En 1904, Amanda Clement devient la première femme arbitre de baseball. Amatrice puis professionnelle, elle atteint un tel niveau de compétences qu’elle se vit proposer d’officier sur un match des Ligues Majeures. On ne sait pas pourquoi cela ne se fit pas mais ce fut la première fois qu’une femme approcha de si près les terrains de la MLB.

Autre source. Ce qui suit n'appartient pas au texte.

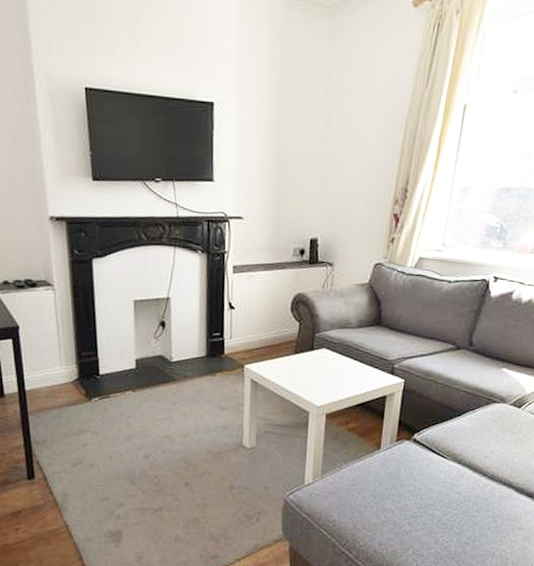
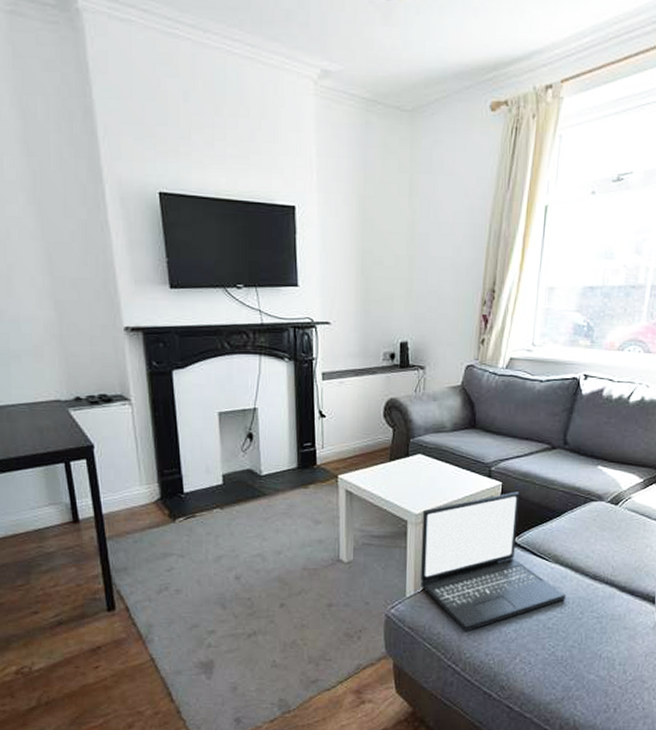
laptop: none [318,389,463,522] -> present [420,492,566,633]

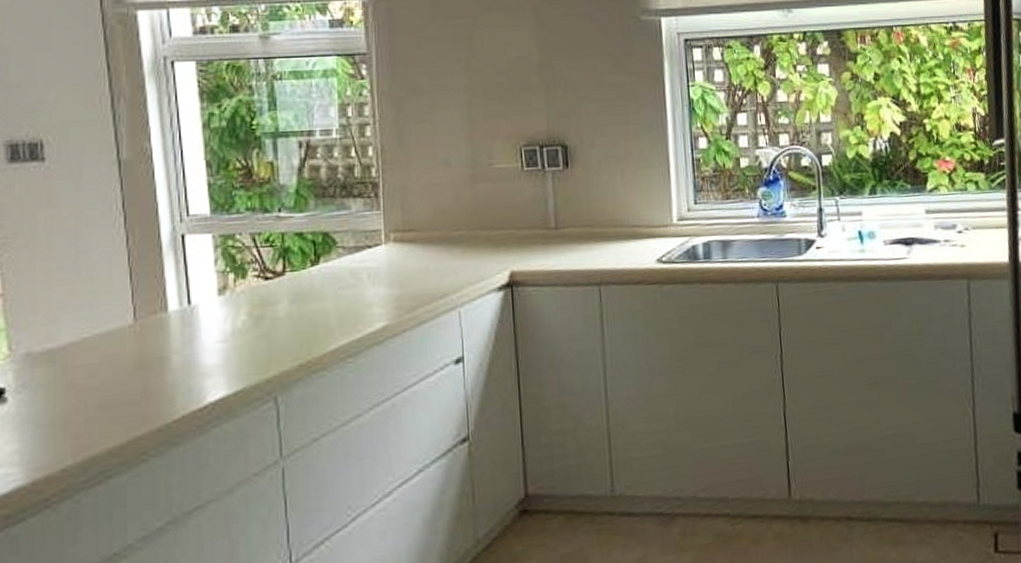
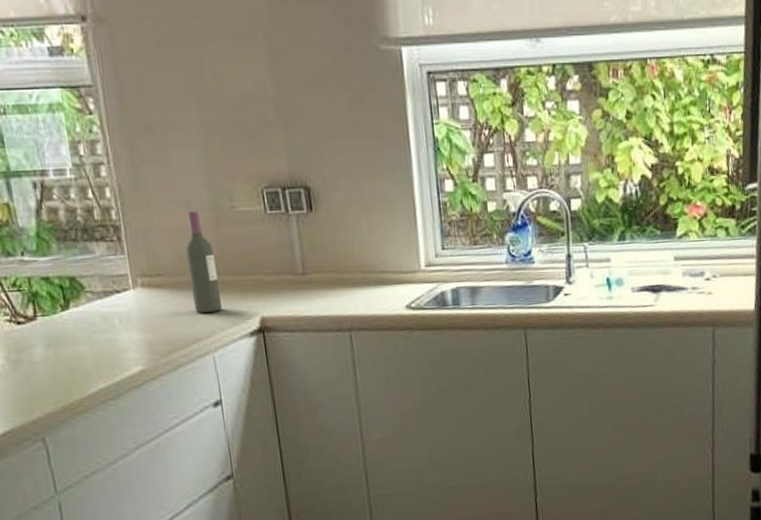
wine bottle: none [440,168,473,268] -> present [185,211,223,313]

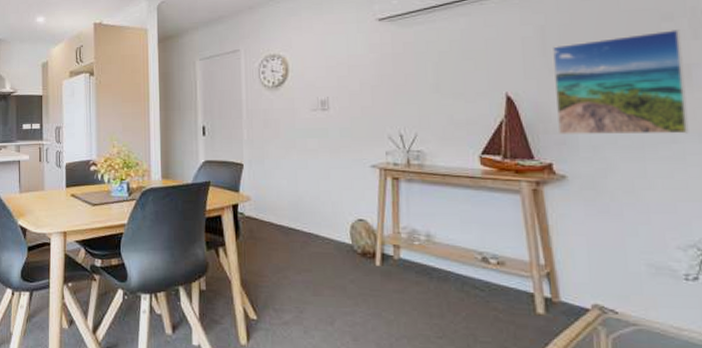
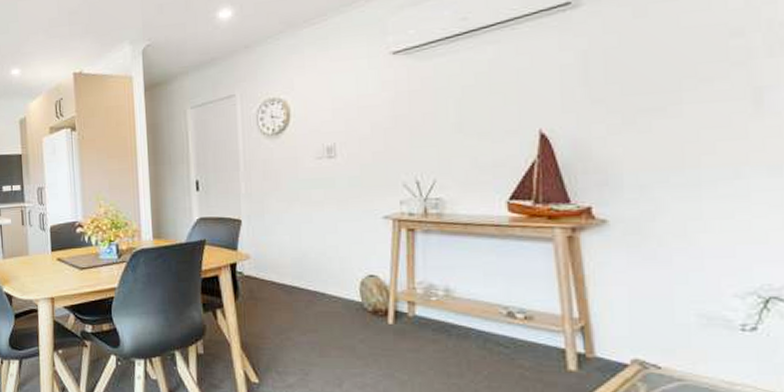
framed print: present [553,29,689,136] -> none [597,47,756,175]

À Amanda Clement, rajoutons l’histoire de Lizzie Arlington qui, en 1898, devenait la première femme professionnelle et la première à évoluer en ligues mineures. 1904, 1898. Les femmes, si tôt dans l’histoire de ce sport, ont démontré leurs capacités. La société, et la MLB en particulier, fit tout alors pour sortir les femmes du jeu. Certaines tentèrent leurs chances (Bernice Gera, Jackie Mitchell, Eleanor Engle) mais leur talent se heurta au sexisme d’un baseball organisé conservateur et d’une société américaine peu encline à repenser la place de la femme en son sein. Mais la MLB ne peut plus lutter contre l’inexorable. L’inclusion des femmes et des LGBT (2015 fut l’année du premier joueur ouvertement gay dans le baseball professionnel) est indispensable à la fois d’un point de vue sociétal, juridique et économique.

Mais que de retard pris entre 1898 et 2016. Un retard immense que doivent aujourd’hui rattraper Mélissa Mayeux, Sarah Hudek et toutes les femmes qui rêvent un jour de jouer, coacher ou arbitrer sur la plus belle scène du monde, la Major League Baseball.